Nearly one-fifth of China's total area is covered with deserts that could have serious impacts on agriculture and settlements if they were to spread more.

According to China's State Forestry Administration, 500,000 square kilometres of desert has the potential to be reclaimed.

The 'desert control scheme' announced yesterday (28 February) by the Chinese cabinet aims to reclaim half of this by 2020.

The government will ban land use in areas at risk of desertification, and plant trees and grasses in an attempt to stop the sand spreading.

It will also increase research on desertification and set up a system to monitor the spread of deserts.

One major contributor to desertification is people cutting down trees to burn as fuel. The scheme will therefore invest in efficient water use and sustainable energy supplies — such as wind or solar — in dry areas.

"The most important task is to work out robust research-based plans to meet the specific demands of each element of the desert control battle," says Wang Tao, director of the Cold and Arid Regions Environmental and Engineering Research Institute in Lanzhou.

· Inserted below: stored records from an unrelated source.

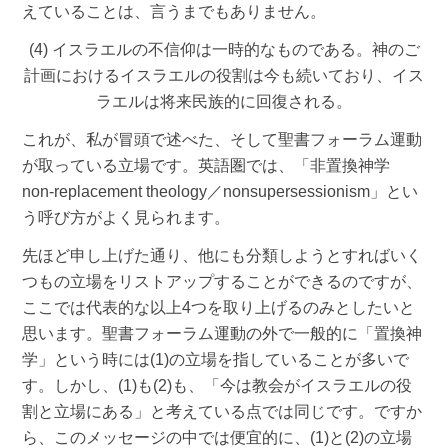
えていることは、言うまでもありません。
(4) イスラエルの不信仰は一時的なものである。神のご
計画におけるイスラエルの役割は今も続いており、イス
ラエルは将来民族的に回復される。
これが、私が冒頭で述べた、そして聖書フォーラム運動
が取っている立場です。英語圏では、「非置換神学
non-replacement theology／nonsupersessionism」とい
う呼び方がよく見られます。
先ほど申し上げた通り、他にも分類しようとすればいく
つもの立場をリストアップすることができるのですが、
ここでは代表的な以上4つを取り上げるのみとしたいと
思います。聖書フォーラム運動の外で一般的に「置換神
学」という時には(1)の立場を指していることが多いで
す。しかし、(1)も(2)も、「今は教会がイスラエルの役
割と立場にある」と考えている点では同じです。ですか
ら、このメッセージの中では便宜的に、(1)と(2)の立場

Wang told SciDev.Net that the scheme could help to coordinate Chinese research on desertification, but that the amount of money the government commits to the research must be made clear.

Jia Zhibang, director of the State Forestry Administration, says the government will encourage private sector involvement in the scheme.

All of the money companies spend on fighting desertification will be tax exempt, and the government will pay the interest on any loans used to carry out the work, says Jia.

Announcing the scheme, the Chinese cabinet said that a massive tree-planting project that began in the late 1990s is already curbing desert expansion in some areas.

Between 2000 and 2004, China's deserts shrank by 1,283 square kilometres a year, compared to yearly growth of 3,436 square kilometres from 1994-1999.